これはあくまで私の想像ですが、エドワード8世はウォリス・シンプソンのほめ言葉によって、初めてひとりの人間として認められたと感じたのではないでしょうか。
国王に即位してからはもちろんのこと、国王になる以前から王位継承権第1位という身分で生まれた彼に対し、家族を含め周囲の人は当然、「(将来の)国王」として接したはずです。
しかし国王である前に彼もひとりの人間であるはずで、ウォリス・シンプソンはそこをきちんと見ていたのではないか、冠や肩書きなど身にまとっているものではなく、エドワード8世その人自身を愛したのではないか、と思うのです。そしてそこから紡ぎ出されたほめ言葉が彼の心を射止めたのではないでしょうか。
ウォリス・シンプソンの例は少し極端ですが、私たちも自分のことをほめてくれる人を悪くは思いませんね。

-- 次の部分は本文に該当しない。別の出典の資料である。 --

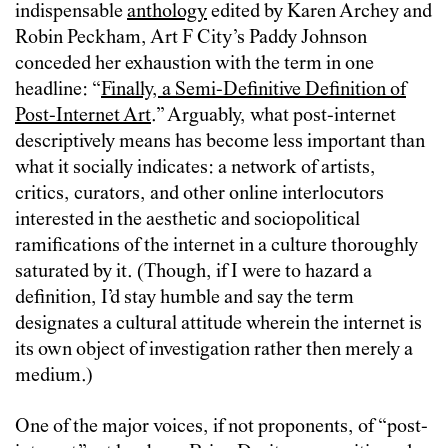
indispensable
anthology
edited by Karen Archey and
Robin Peckham, Art F City’s Paddy Johnson
conceded her exhaustion with the term in one
headline: “
Finally, a Semi-Definitive Definition of
Post-Internet Art
.” Arguably, what post-internet
descriptively means has become less important than
what it socially indicates: a network of artists,
critics, curators, and other online interlocutors
interested in the aesthetic and sociopolitical
ramifications of the internet in a culture thoroughly
saturated by it. (Though, if I were to hazard a
definition, I’d stay humble and say the term
designates a cultural attitude wherein the internet is
its own object of investigation rather then merely a
medium.)
One of the major voices, if not proponents, of “post-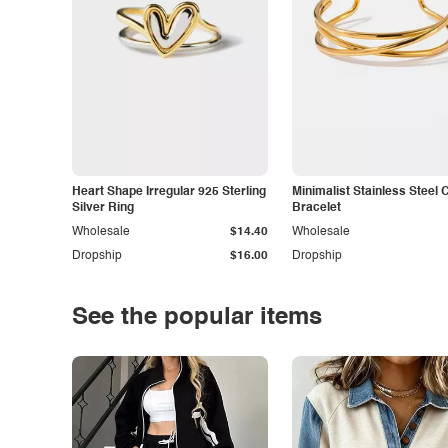
Heart Shape Irregular 925 Sterling
Minimalist Stainless Steel 
Silver Ring
Bracelet
Wholesale
$14.40
Wholesale
Dropship
$16.00
Dropship
See the popular items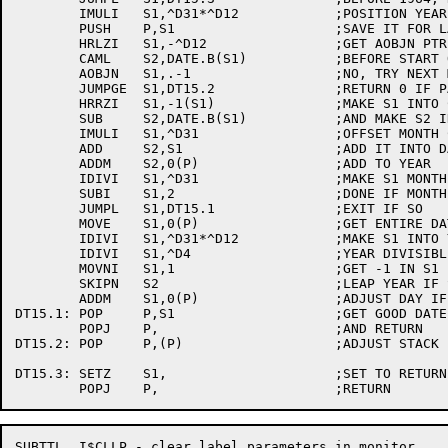
	IMULI	S1,^D31*^D12		;POSITION YEAR CORRECTLY FOR 15 BIT FORMAT

	PUSH	P,S1			;SAVE IT FOR LATER

	HRLZI	S1,-^D12		;GET AOBJN PTR TO MONTH TABLE

	CAML	S2,DATE.B(S1)		;BEFORE START OF THIS MONTH?

	AOBJN	S1,.-1			;NO, TRY NEXT MONTH

	JUMPGE	S1,DT15.2		;RETURN 0 IF PAST END OF TABLE

	HRRZI	S1,-1(S1)		;MAKE S1 INTO CORRECT  MONTH

	SUB	S2,DATE.B(S1)		;AND MAKE S2 IN CORRECT DAY

	IMULI	S1,^D31			;OFFSET MONTH CORRECTLY

	ADD	S2,S1			;ADD IT INTO DAY

	ADDM	S2,0(P)			;ADD TO YEAR 

	IDIVI	S1,^D31			;MAKE S1 MONTH AGAIN

	SUBI	S1,2			;DONE IF MONTH IS JAN OR FEB

	JUMPL	S1,DT15.1		;EXIT IF SO

	MOVE	S1,0(P)			;GET ENTIRE DATE AGAIN

	IDIVI	S1,^D31*^D12		;MAKE S1 INTO YEAR ONLY

	IDIVI	S1,^D4			;YEAR DIVISIBLE BY 4?

	MOVNI	S1,1			;GET -1 IN S1

	SKIPN	S2			;LEAP YEAR IF SO

	ADDM	S1,0(P)			;ADJUST DAY IF LEAP YEAR

DT15.1:	POP	P,S1			;GET GOOD DATE INTO S1

	POPJ	P,			;AND RETURN

DT15.2:	POP	P,(P)			;ADJUST STACK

むしろ好感を抱きます。
ではどうして、人はだれかにほめられると、その人に好感を抱くようになるのでしょうか。
それは、もともと人の脳がだれかにほめられたり、評価されたりするという社会的報酬を好むからなのです。
もし独裁者だったら、目の前の1万円をどう分ける?
このことを証明する「独裁者ゲーム」という実験があります。
この実験では、ふたりでひと組になってもらい、ふたりのうちどちらかひとりを独裁者と決めます。そして独裁者に1万円を渡し、「この1万円を相手の方と分け合って持って帰ってください。どのように分けるかはあなたがひとりで決めてください。取り分がいくらになっても、相手には変更を希望する権利も断る権利もありません」と告げるのです。

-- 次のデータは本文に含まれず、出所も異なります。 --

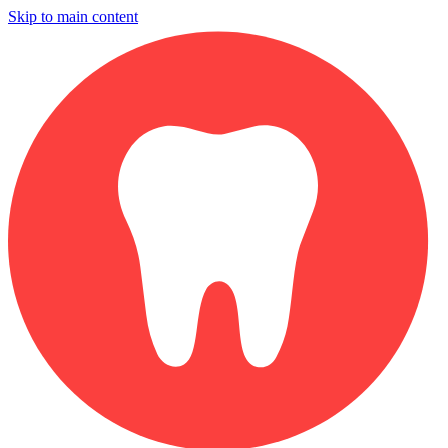
Skip to main content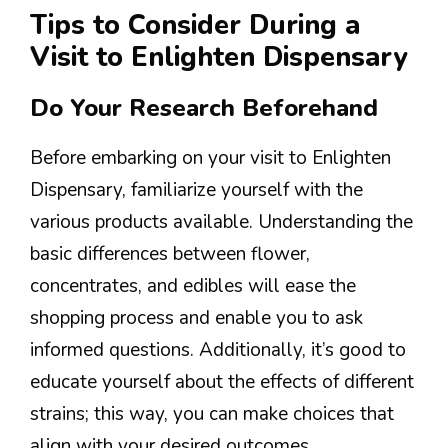
Tips to Consider During a
Visit to Enlighten Dispensary
Do Your Research Beforehand
Before embarking on your visit to Enlighten
Dispensary, familiarize yourself with the
various products available. Understanding the
basic differences between flower,
concentrates, and edibles will ease the
shopping process and enable you to ask
informed questions. Additionally, it’s good to
educate yourself about the effects of different
strains; this way, you can make choices that
align with your desired outcomes.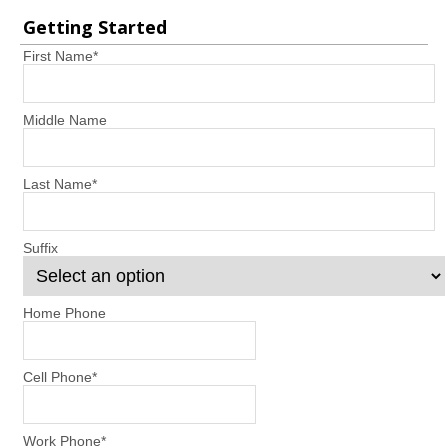
Getting Started
First Name
*
Middle Name
Last Name
*
Suffix
Home Phone
Cell Phone
*
Work Phone
*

さて、もしあなたが独裁者だったら、1万円をどのように分けますか。
実験結果では、おおかたの人が「5対5」に近い割合で1万円を分けました。ひとり5000円ずつ、もしくは自分が6000円で相手は4000円、あるいは自分は4000円で相手が6000円というぐあいで、自分ばかりが大いに得をするという分け方をした人はほとんどいませんでした。

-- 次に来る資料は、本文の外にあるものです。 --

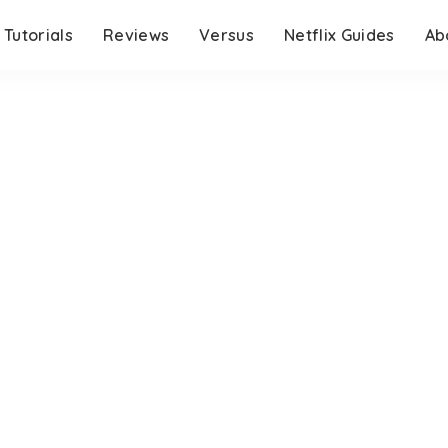
Tutorials
Reviews
Versus
Netflix Guides
Ab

おおかたの人は、より多くのお金を受け取ることよりも「あの人はケチではない」「あの人は善良な人だな」などの評価を得ることを、要は金銭的報酬より社会的報酬を選んだのです。
つまり、他人を素直にほめられる人というのは、その相手に社会的報酬を与えているわけで、当然、その相手から好かれるようになります。
ですから、どんどん他人をほめましょう。心の中で「すばらしい」「すごい」などと思ったことは素直に口に出して伝えましょう。心の中で思っているだけではだめで、直接言葉で伝えることが重要です。